[Assignment]
Copy each record below exactly, please, and leave its pictures out.

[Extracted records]
------------------------------------
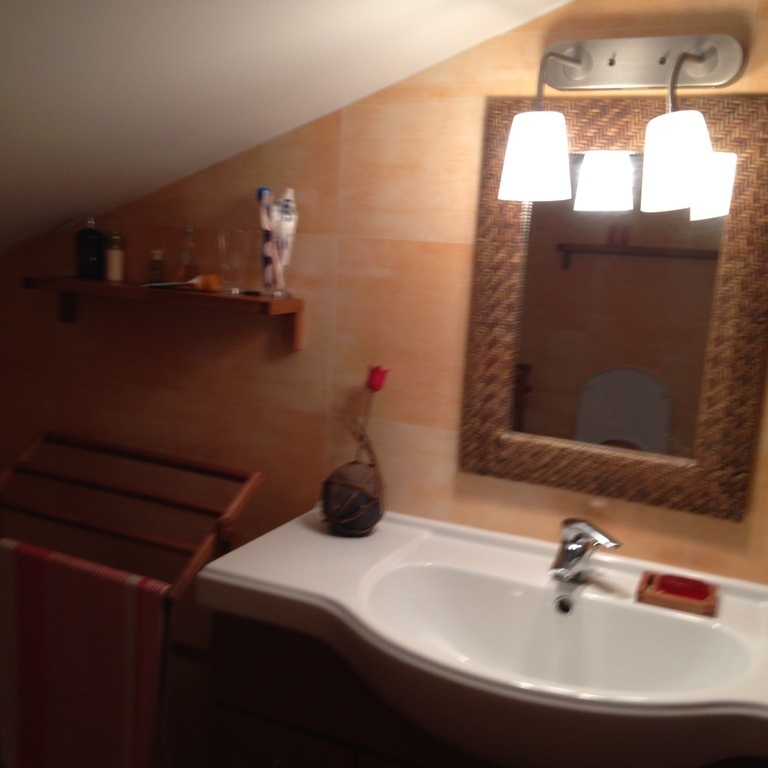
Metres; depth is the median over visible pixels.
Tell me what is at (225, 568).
sink
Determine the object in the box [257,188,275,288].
toothbrush
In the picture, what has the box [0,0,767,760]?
wall
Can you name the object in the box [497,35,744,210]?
wall lamp
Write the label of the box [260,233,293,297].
toothbrush cup
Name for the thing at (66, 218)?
sloped ceiling
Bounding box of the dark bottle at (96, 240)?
[75,215,105,278]
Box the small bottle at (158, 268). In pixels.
[147,249,164,285]
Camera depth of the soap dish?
1.80 m
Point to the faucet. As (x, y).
(571, 553)
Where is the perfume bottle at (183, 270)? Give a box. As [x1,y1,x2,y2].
[176,220,196,281]
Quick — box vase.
[319,423,384,536]
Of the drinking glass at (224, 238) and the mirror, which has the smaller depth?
the mirror
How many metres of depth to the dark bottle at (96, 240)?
2.35 m
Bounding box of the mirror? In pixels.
[461,94,767,521]
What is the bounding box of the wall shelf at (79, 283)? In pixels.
[24,276,302,352]
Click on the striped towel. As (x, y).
(35, 582)
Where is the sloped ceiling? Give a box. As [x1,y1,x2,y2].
[0,0,578,259]
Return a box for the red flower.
[358,364,388,455]
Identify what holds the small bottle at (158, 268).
on the wall shelf at (79, 283)
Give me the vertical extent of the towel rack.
0.266 m
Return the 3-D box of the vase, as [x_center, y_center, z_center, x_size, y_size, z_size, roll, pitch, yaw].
[-0.058,0.176,2.066,0.131,0.205,0.130,8,11,25]
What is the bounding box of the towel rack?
[0,430,259,607]
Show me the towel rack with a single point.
(196, 469)
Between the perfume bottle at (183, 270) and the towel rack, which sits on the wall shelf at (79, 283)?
the perfume bottle at (183, 270)
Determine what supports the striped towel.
hanging from the towel rack
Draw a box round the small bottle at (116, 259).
[104,230,125,281]
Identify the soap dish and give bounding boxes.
[635,571,718,616]
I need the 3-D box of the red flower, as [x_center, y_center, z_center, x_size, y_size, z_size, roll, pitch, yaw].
[-0.027,0.074,2.083,0.053,0.218,0.043,8,11,25]
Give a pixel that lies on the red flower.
(377, 387)
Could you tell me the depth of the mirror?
1.91 m
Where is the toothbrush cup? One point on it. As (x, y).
(278, 283)
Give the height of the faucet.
0.112 m
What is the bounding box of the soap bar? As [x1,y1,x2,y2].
[655,574,710,600]
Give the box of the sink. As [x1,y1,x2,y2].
[200,507,767,767]
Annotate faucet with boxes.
[549,517,621,583]
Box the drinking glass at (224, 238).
[215,229,250,293]
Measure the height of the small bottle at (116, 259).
0.106 m
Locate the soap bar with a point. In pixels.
(675, 581)
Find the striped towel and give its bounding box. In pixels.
[0,540,170,767]
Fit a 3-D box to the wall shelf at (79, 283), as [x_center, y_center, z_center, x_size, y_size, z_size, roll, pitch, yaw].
[-0.467,-0.149,2.293,0.633,0.107,0.128,8,11,25]
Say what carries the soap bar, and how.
on the soap dish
------------------------------------
[Result of the exercise]
Metres; depth is the median over visible pixels.
Tell me what is at (225, 568).
sink
Determine the object in the box [257,188,275,288].
toothbrush
In the picture, what has the box [0,0,767,760]?
wall
Can you name the object in the box [497,35,744,210]?
wall lamp
Write the label of the box [260,233,293,297].
toothbrush cup
Name for the thing at (66, 218)?
sloped ceiling
Bounding box of the dark bottle at (96, 240)?
[75,215,105,278]
Box the small bottle at (158, 268). In pixels.
[147,249,164,285]
Camera depth of the soap dish?
1.80 m
Point to the faucet. As (x, y).
(571, 553)
Where is the perfume bottle at (183, 270)? Give a box. As [x1,y1,x2,y2].
[176,220,196,281]
Quick — box vase.
[319,423,384,536]
Of the drinking glass at (224, 238) and the mirror, which has the smaller depth?
the mirror
How many metres of depth to the dark bottle at (96, 240)?
2.35 m
Bounding box of the mirror? In pixels.
[461,94,767,521]
What is the bounding box of the wall shelf at (79, 283)? In pixels.
[24,276,302,352]
Click on the striped towel. As (x, y).
(35, 582)
Where is the sloped ceiling? Give a box. As [x1,y1,x2,y2].
[0,0,578,259]
Return a box for the red flower.
[358,364,388,455]
Identify what holds the small bottle at (158, 268).
on the wall shelf at (79, 283)
Give me the vertical extent of the towel rack.
0.266 m
Return the 3-D box of the vase, as [x_center, y_center, z_center, x_size, y_size, z_size, roll, pitch, yaw].
[-0.058,0.176,2.066,0.131,0.205,0.130,8,11,25]
What is the bounding box of the towel rack?
[0,430,259,607]
Show me the towel rack with a single point.
(196, 469)
Between the perfume bottle at (183, 270) and the towel rack, which sits on the wall shelf at (79, 283)?
the perfume bottle at (183, 270)
Determine what supports the striped towel.
hanging from the towel rack
Draw a box round the small bottle at (116, 259).
[104,230,125,281]
Identify the soap dish and give bounding boxes.
[635,571,718,616]
I need the 3-D box of the red flower, as [x_center, y_center, z_center, x_size, y_size, z_size, roll, pitch, yaw].
[-0.027,0.074,2.083,0.053,0.218,0.043,8,11,25]
Give a pixel that lies on the red flower.
(377, 387)
Could you tell me the depth of the mirror?
1.91 m
Where is the toothbrush cup? One point on it. As (x, y).
(278, 283)
Give the height of the faucet.
0.112 m
What is the bounding box of the soap bar? As [x1,y1,x2,y2].
[655,574,710,600]
Give the box of the sink. As [x1,y1,x2,y2].
[200,507,767,767]
Annotate faucet with boxes.
[549,517,621,583]
Box the drinking glass at (224, 238).
[215,229,250,293]
Measure the height of the small bottle at (116, 259).
0.106 m
Locate the soap bar with a point. In pixels.
(675, 581)
Find the striped towel and give its bounding box. In pixels.
[0,540,170,767]
Fit a 3-D box to the wall shelf at (79, 283), as [x_center, y_center, z_center, x_size, y_size, z_size, roll, pitch, yaw].
[-0.467,-0.149,2.293,0.633,0.107,0.128,8,11,25]
Say what carries the soap bar, and how.
on the soap dish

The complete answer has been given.